今注目の書籍の一部を公開して読みどころを紹介するシリーズ。今回は、安心な「取り崩し」の技術について紹介した野尻哲史著『60代からの資産「使い切り」法 今ある資産の寿命を伸ばす賢い「取り崩し」の技術』の一部を特別に公開します(全3回/本記事は第2回)。同書を解説する無料セミナー情報も!
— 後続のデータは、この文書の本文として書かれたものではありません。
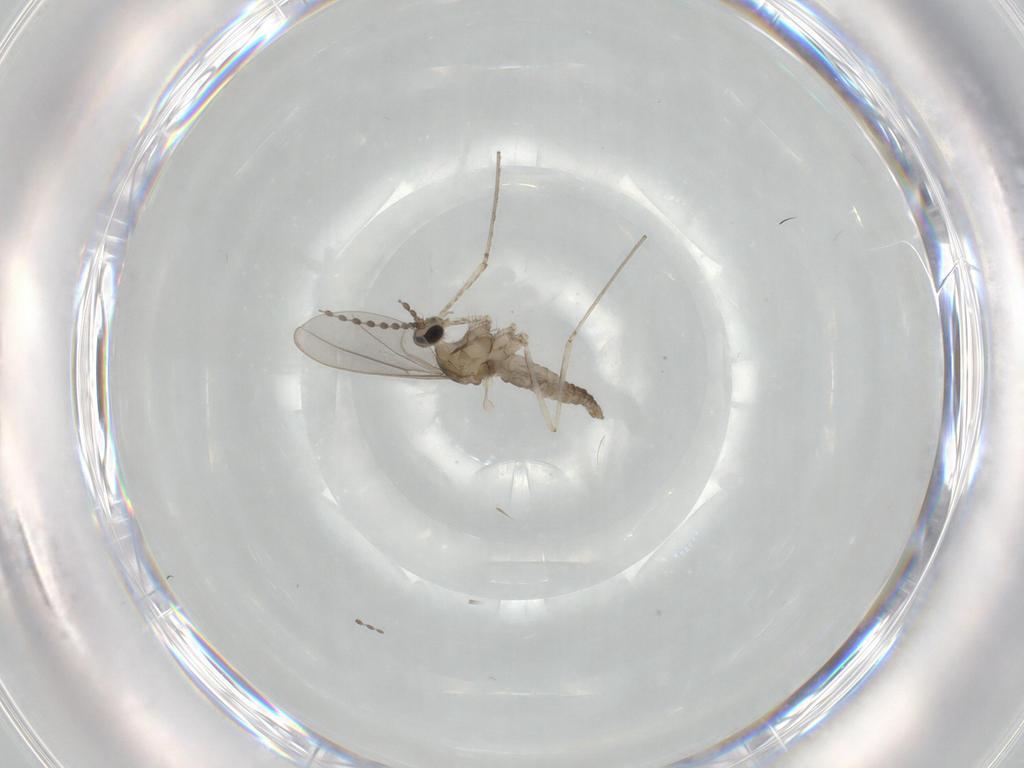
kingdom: Animalia
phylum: Arthropoda
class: Insecta
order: Diptera
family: Cecidomyiidae
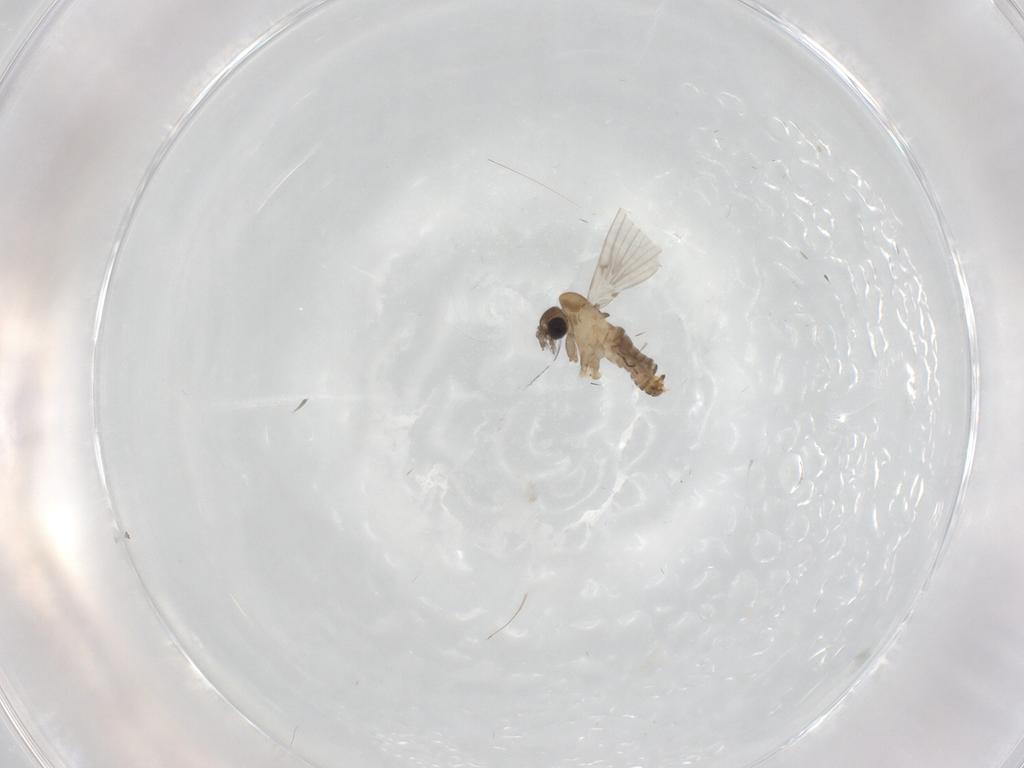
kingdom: Animalia
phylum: Arthropoda
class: Insecta
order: Diptera
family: Psychodidae
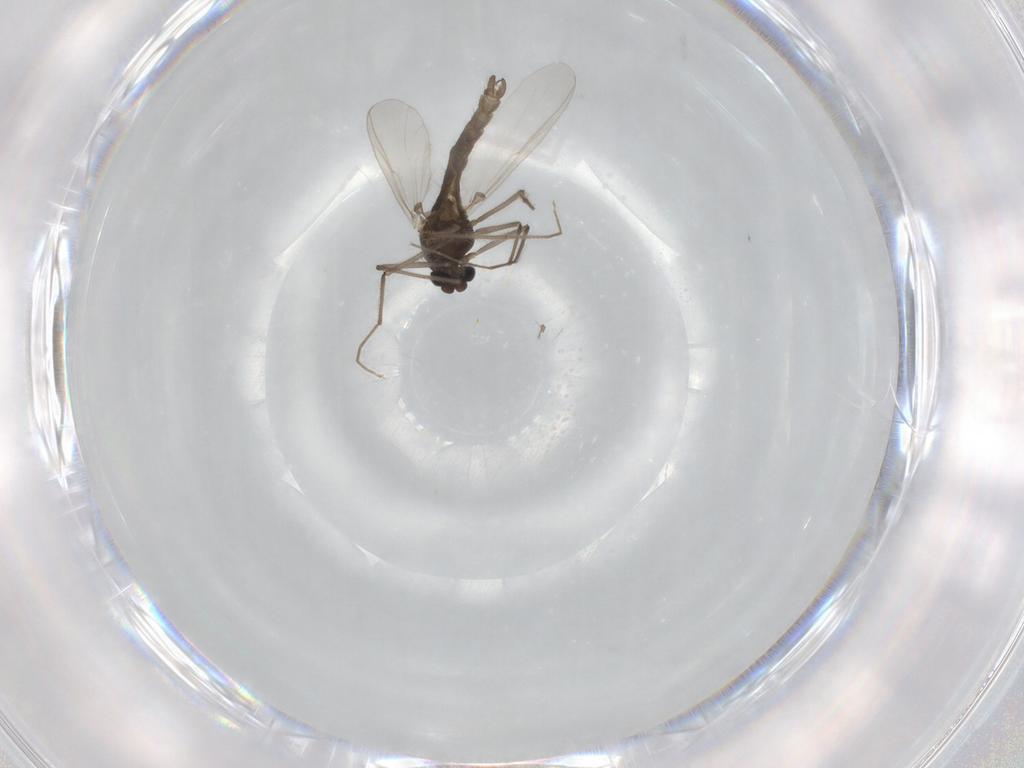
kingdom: Animalia
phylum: Arthropoda
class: Insecta
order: Diptera
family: Chironomidae
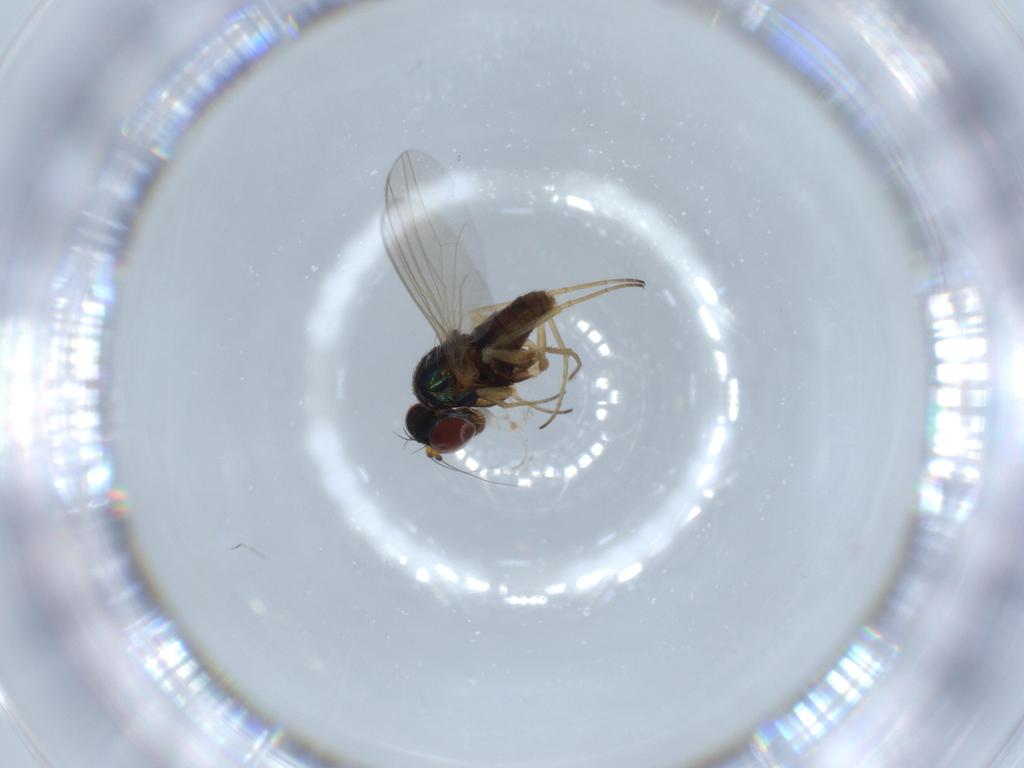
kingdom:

●第1回:資産形成も大事だが…「資産寿命」を延ばす、「取り崩し」戦略も超重要といえるワケ

※本記事は野尻哲史著『60代からの資産「使い切り」法 今ある資産の寿命を伸ばす賢い「取り崩し」の技術』(日本経済新聞出版)から一部を抜粋・再編集したものです。

人生100年時代、お金の面で考えるべきこと

まずは、具体的に取り崩しの方法に関して、基礎的なところをまとめていくことにしましょう。スタートラインは、保有している資産額と年間に使える資金の関係からです。

65歳で保有資産3000万円をすべて預金にしてあるとして、「公的年金以外に毎月10万円くらい使えるお金があるといいな」と考えたとします。

年間120万円ですから、ちょうど25年分の資産を保有していることになります。65歳から使い始めるとしたら、90歳までは「年金以外に10万円」が確保できることになります。これだとかなり安心感があるように思えますね。

ところが、先ほど紹介したように突然「人生100年時代」なんて言葉が流行して、「おいおい、90歳までの資金では最後の10年が足りなくなる」と気になり始めました。で、「対策は?」となると、年間85.7万円、「月に7万円程度使うのなら何とか100歳まで持つ」ということになります。そうなのです、対策は極めてシンプルで、「できるだけ使わないようにすること」となります。

これは2つの点で、60代にとってはプレッシャーになります。

1つは、できるだけ使わないようにして「それで幸せな生活か」という点です。第1章の冒頭を、60代は生活に満足しているか、という視点でまとめたのも、「できるだけ使わない」という対策が果たしてわれわれが目指しているものなのかと疑問に思うからです。

この満足度の水準は人によって大きく異なりますので一概には言えませんが、アンケート結果の分析からは、収入の多い人ほど、また支出を多くできる人ほど生活全般の満足度は高まる傾向がありましたので、「使わない」ことで満足度は低下するとみていいでしょう。